What to produce:
Each record below is to be retyped exactly, with its pictures omitted.

People photos with keypoints
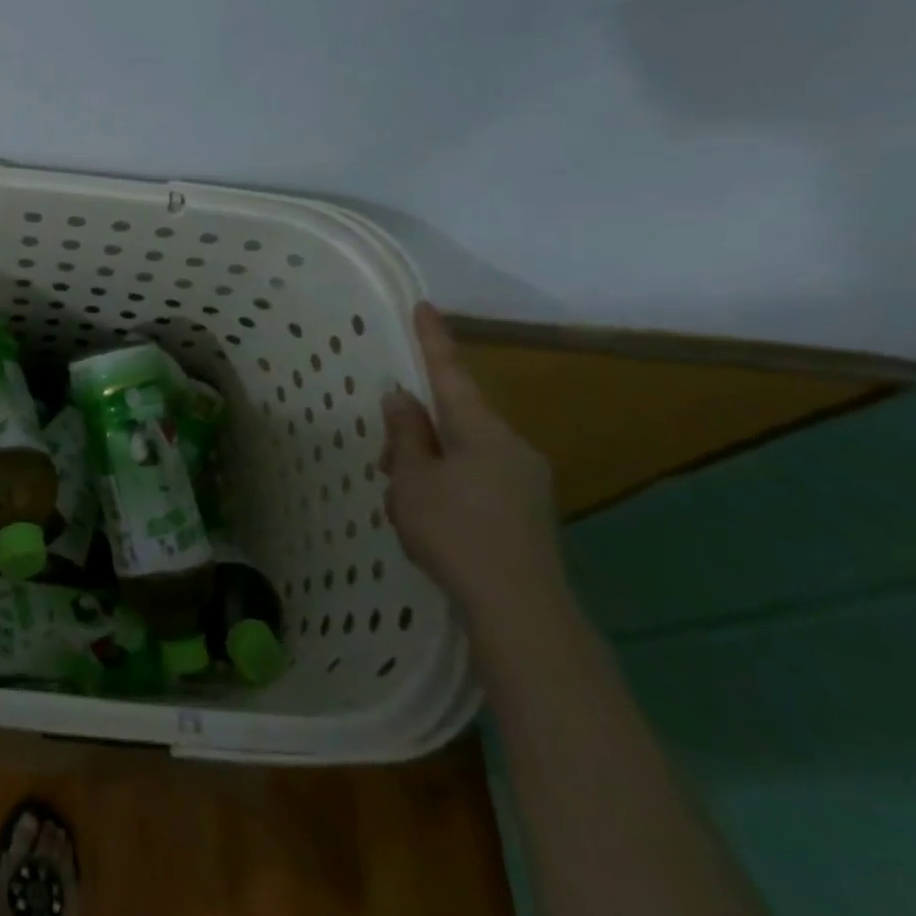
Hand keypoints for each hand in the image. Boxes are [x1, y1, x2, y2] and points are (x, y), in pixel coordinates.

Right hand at [380, 303, 563, 628]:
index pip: (450, 372)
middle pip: (456, 418)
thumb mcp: (412, 479)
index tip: (423, 306)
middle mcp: (511, 444)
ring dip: (432, 462)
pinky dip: (451, 485)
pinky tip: (433, 519)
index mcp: (480, 429)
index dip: (432, 340)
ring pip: (466, 452)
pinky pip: (481, 479)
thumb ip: (406, 435)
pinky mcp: (529, 511)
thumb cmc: (455, 531)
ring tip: (405, 500)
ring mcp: (526, 479)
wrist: (522, 609)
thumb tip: (403, 397)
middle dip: (419, 429)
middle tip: (386, 460)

Answer box:
Hand keypoints for each hand in the image. Boxes are [x1, y1, x2, y2] and points are (x, y), in pixel coordinates.

Right hand at [380, 303, 563, 628]:
index pip: (450, 372)
middle pip: (456, 418)
thumb mcp: (412, 479)
index tip: (423, 306)
middle mcp: (511, 444)
ring dip: (432, 462)
pinky dip: (451, 485)
pinky tip: (433, 519)
index mcp: (480, 429)
index dip: (432, 340)
ring pip: (466, 452)
pinky pip: (481, 479)
thumb ip: (406, 435)
pinky mcp: (529, 511)
thumb cmc: (455, 531)
ring tip: (405, 500)
ring mcp: (526, 479)
wrist: (522, 609)
thumb tip: (403, 397)
middle dip: (419, 429)
middle tip: (386, 460)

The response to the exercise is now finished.